For business owners· 4 min read

Headstone Financing Options for Customers

Remove price barriers by offering payment plans and financing. Increase sales to families managing unexpected funeral costs.

Most families face the double burden of grief and unexpected expense when choosing a headstone—and many don't realize financing options exist to ease that financial pressure. Offering flexible payment plans directly addresses a real pain point that can make or break a sale. By understanding and presenting these options clearly, headstone businesses attract more qualified leads and close deals faster.

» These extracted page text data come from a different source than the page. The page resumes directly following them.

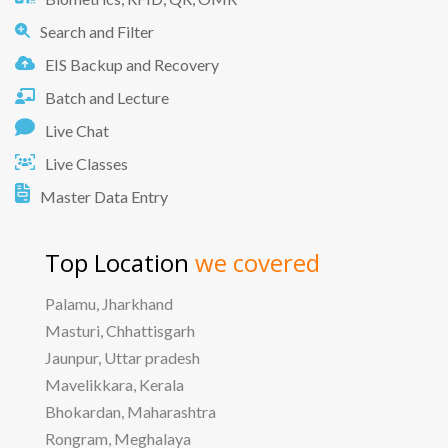
Search and Filter
EIS Backup and Recovery
Batch and Lecture
Live Chat
Live Classes
Master Data Entry
Top Location
we covered
Palamu, Jharkhand
Masturi, Chhattisgarh
Jaunpur, Uttar pradesh
Mavelikkara, Kerala
Bhokardan, Maharashtra
Rongram, Meghalaya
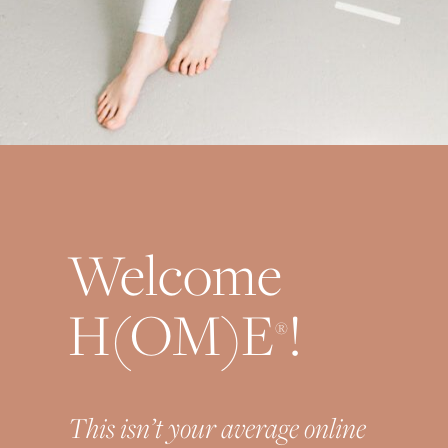
Welcome
H(OM)E
!
®
This isn’t your average online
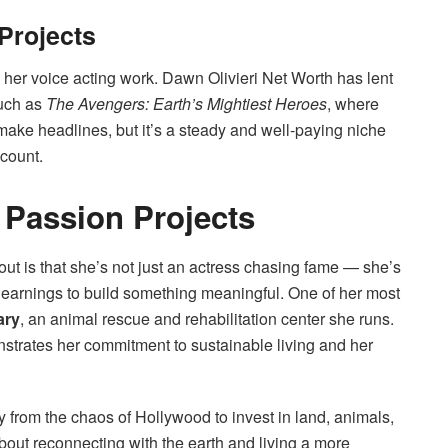
Projects
 her voice acting work. Dawn Olivieri Net Worth has lent
such as
The Avengers: Earth’s Mightiest Heroes
, where
make headlines, but it’s a steady and well-paying niche
ccount.
 Passion Projects
ut is that she’s not just an actress chasing fame — she’s
 earnings to build something meaningful. One of her most
ary
, an animal rescue and rehabilitation center she runs.
monstrates her commitment to sustainable living and her
y from the chaos of Hollywood to invest in land, animals,
bout reconnecting with the earth and living a more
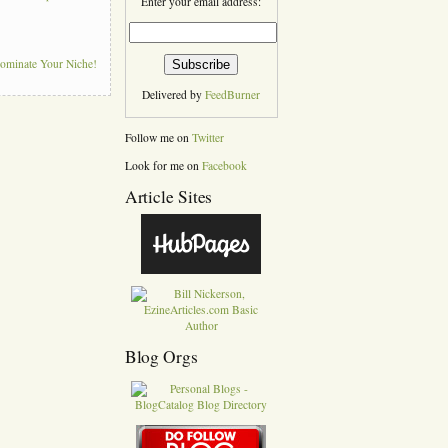
Enter your email address:
Dominate Your Niche!
Delivered by
FeedBurner
Follow me on
Twitter
Look for me on
Facebook
Article Sites
Blog Orgs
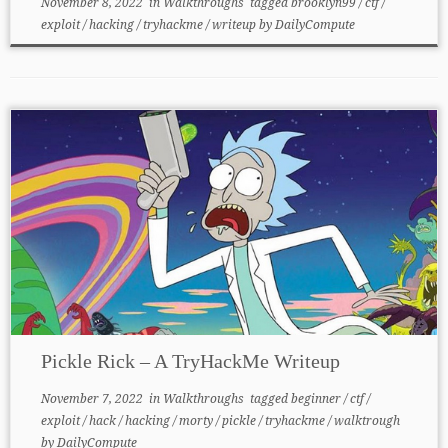
November 8, 2022
in
Walkthroughs
tagged
brooklyn99
/
ctf
/
exploit
/
hacking
/
tryhackme
/
writeup
by
DailyCompute
Pickle Rick – A TryHackMe Writeup
November 7, 2022
in
Walkthroughs
tagged
beginner
/
ctf
/
exploit
/
hack
/
hacking
/
morty
/
pickle
/
tryhackme
/
walktrough
by
DailyCompute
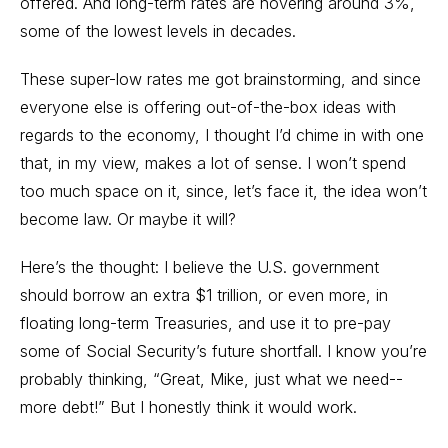
offered. And long-term rates are hovering around 3%,
some of the lowest levels in decades.
These super-low rates me got brainstorming, and since
everyone else is offering out-of-the-box ideas with
regards to the economy, I thought I’d chime in with one
that, in my view, makes a lot of sense. I won’t spend
too much space on it, since, let’s face it, the idea won’t
become law. Or maybe it will?
Here’s the thought: I believe the U.S. government
should borrow an extra $1 trillion, or even more, in
floating long-term Treasuries, and use it to pre-pay
some of Social Security’s future shortfall. I know you’re
probably thinking, “Great, Mike, just what we need--
more debt!” But I honestly think it would work.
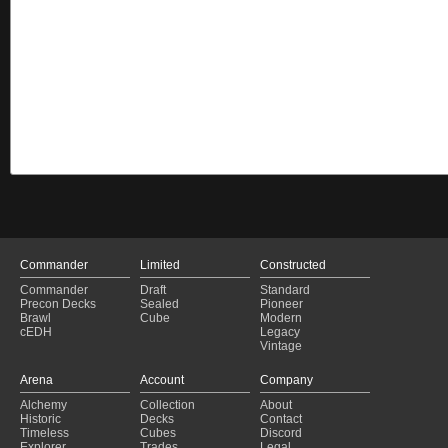
Commander
Limited
Constructed
Commander
Draft
Standard
Precon Decks
Sealed
Pioneer
Brawl
Cube
Modern
cEDH
Legacy
Vintage
Arena
Account
Company
Alchemy
Collection
About
Historic
Decks
Contact
Timeless
Cubes
Discord
Explorer
Trades
Legal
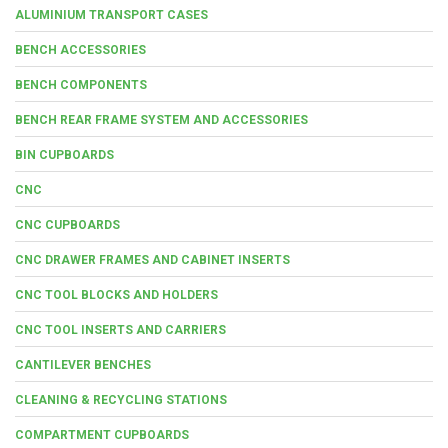
ALUMINIUM TRANSPORT CASES
BENCH ACCESSORIES
BENCH COMPONENTS
BENCH REAR FRAME SYSTEM AND ACCESSORIES
BIN CUPBOARDS
CNC
CNC CUPBOARDS
CNC DRAWER FRAMES AND CABINET INSERTS
CNC TOOL BLOCKS AND HOLDERS
CNC TOOL INSERTS AND CARRIERS
CANTILEVER BENCHES
CLEANING & RECYCLING STATIONS
COMPARTMENT CUPBOARDS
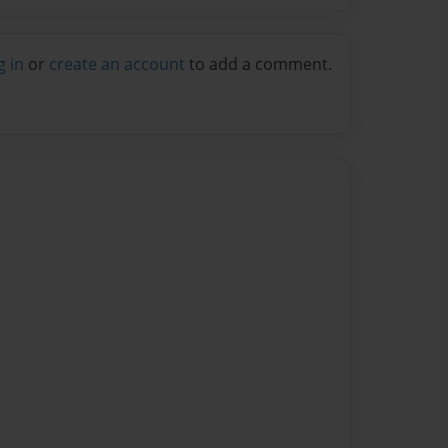
g in
or
create an account
to add a comment.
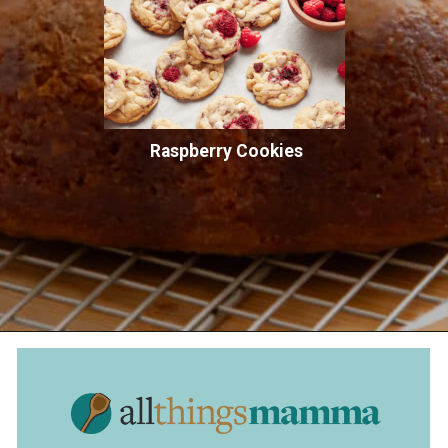
Raspberry Cookies
Opening
https://www.allthingsmamma.com/crack-cake/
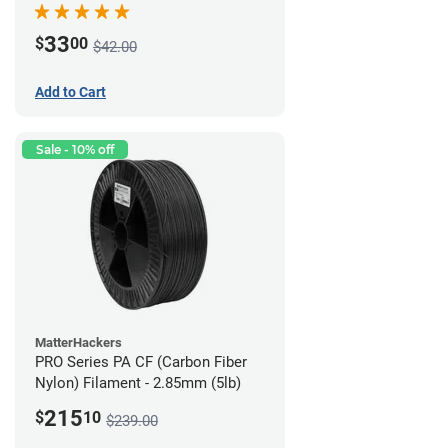
33
$
00
$42.00
Add to Cart
Sale - 10% off
MatterHackers
PRO Series PA CF (Carbon Fiber
Nylon) Filament - 2.85mm (5lb)
215
$
10
$239.00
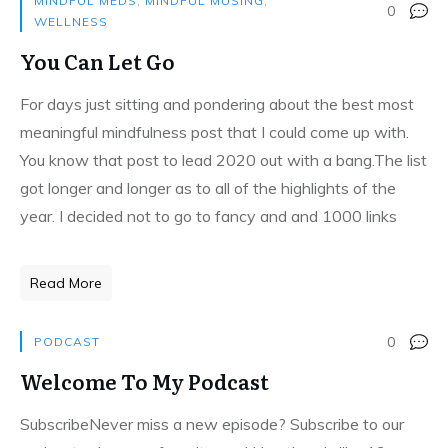
MINDFUL MEDS
,
MINDFUL MUSING
,
0
WELLNESS
You Can Let Go
For days just sitting and pondering about the best most
meaningful mindfulness post that I could come up with.
You know that post to lead 2020 out with a bang.The list
got longer and longer as to all of the highlights of the
year. I decided not to go to fancy and and 1000 links
Read More
0
PODCAST
Welcome To My Podcast
SubscribeNever miss a new episode? Subscribe to our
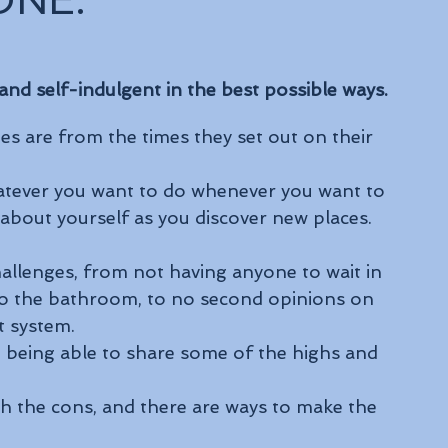
ONE.
 and self-indulgent in the best possible ways.
s are from the times they set out on their 
whatever you want to do whenever you want to 
 about yourself as you discover new places.
hallenges, from not having anyone to wait in 
to the bathroom, to no second opinions on 
t system. 
 being able to share some of the highs and 
gh the cons, and there are ways to make the 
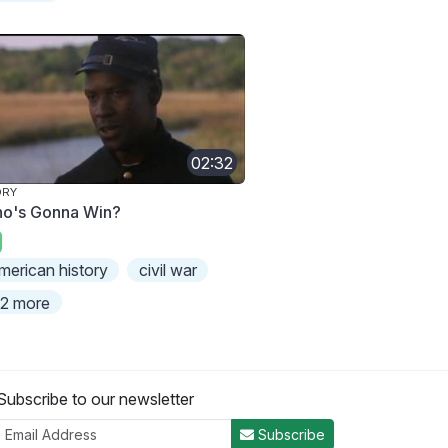
02:32
ORY
o's Gonna Win?
merican history
civil war
2 more
Subscribe to our newsletter
Subscribe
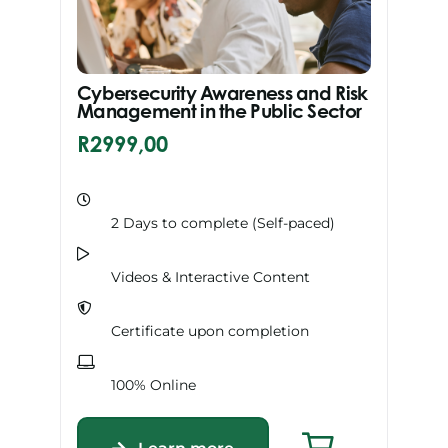
Cybersecurity Awareness and Risk
Management in the Public Sector
R
2999,00
2 Days to complete (Self-paced)
Videos & Interactive Content
Certificate upon completion
100% Online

Why Headstone Financing Matters for Your Bottom Line

Granite and marble headstones typically cost between $1,500 and $5,000 for a standard single grave marker, with custom designs and premium materials pushing that to $8,000 or more. For families already managing funeral costs—which average $7,500 nationally—adding a memorial expense can trigger sticker shock that delays the purchase indefinitely. When you offer payment plans, you remove that objection and capture sales that would otherwise go to competitors or disappear entirely.

Financing also builds customer loyalty. Families remember businesses that treated them with dignity and flexibility during vulnerability. They recommend you to others in their network and return for second stones, foundation work, and maintenance services.

In-House Payment Plans: Your Simplest Option

The easiest path is offering your own installment plans directly to customers. A typical structure for a $3,000 headstone looks like this:

  • 50% deposit at time of order
  • 25% upon completion (before installation)
  • 25% upon installation

You can stretch this across 3–6 months depending on your cash flow and risk tolerance. Document everything with a signed payment agreement that includes the stone specifications, total price, payment schedule, and installation date. This protects both you and the family.

For customers with stronger financial situations, consider offering a small discount (2–3%) for full payment upfront—this improves your working capital without creating pressure on families who need the flexibility.

Third-Party Financing and Merchant Services

If managing your own receivables feels risky or you want to offer longer terms (12+ months), partner with a third-party financer. Options include:

Payment platforms: Services like Affirm, Klarna, and PayPal Credit integrate into your website and allow customers to spread costs across 3, 6, or 12 months. Monthly rates range from 0% (promotional) to 15%+, and you receive your full payment immediately minus a transaction fee (typically 2–4%).

Traditional lending: Local credit unions and banks may offer funeral-related financing programs. Some families already have these through their funeral home and can apply credits toward your stone.

Medical/dental credit cards: CareCredit (now Synchrony) specifically targets healthcare and wellness, but some memorial businesses qualify. These cards report to credit bureaus and carry APR ranges of 0–29% depending on the offer.

The trade-off: you lose 3–5% of revenue but eliminate collection risk and speed up cash flow. For stones in the $2,000–$4,000 range, that fee is worth the certainty.

Key Considerations Before You Launch

Check your margins. Financing costs money. If your profit margin on a stone is only 20%, you can't absorb a 4% payment processing fee without hurting profitability. Run the math before committing.

Clarify your policy on cancellations and refunds. If a family cancels after you've begun fabrication, who bears the financing cost? Document this clearly in your terms.

Verify compliance. If you're extending credit directly, check your state's regulations on consumer lending. Some states require licensing; others have disclosure requirements. Consult a local business attorney if you're unsure.

Set a minimum order value. Don't offer financing on small items (plaques under $500) where the administrative burden outweighs the benefit.

Highlight financing in your marketing. Mention payment plans on your website, in quotes, and on Mercoly (where listing your services helps families find you, win high-intent leads, and showcase your full product and service range).

Testing Your Approach

Start small: offer a simple 3-payment option to a handful of customers and track conversion rates. Did more people move forward? Did payment delays become an issue? This real data beats guessing. After 20–30 sales, you'll have confidence to expand or adjust.

Frequently Asked Questions

Q: Should I charge interest on payment plans? A: For 3–4 month plans, most businesses don't; it's a retention tool. For 6+ months, 3–5% annual interest is reasonable and covers your cost of capital.

Q: What if a customer stops paying halfway through? A: Set this expectation upfront—specify that you'll halt installation and may refer the account to collections. Have a written contract signed before fabrication begins.

Q: Can I require payment in full before starting fabrication? A: Absolutely. Some headstone businesses do this and advertise "prepayment discounts" instead of installment plans—a valid alternative if your cash flow is tight.

Start offering financing this month and watch your conversion rate climb.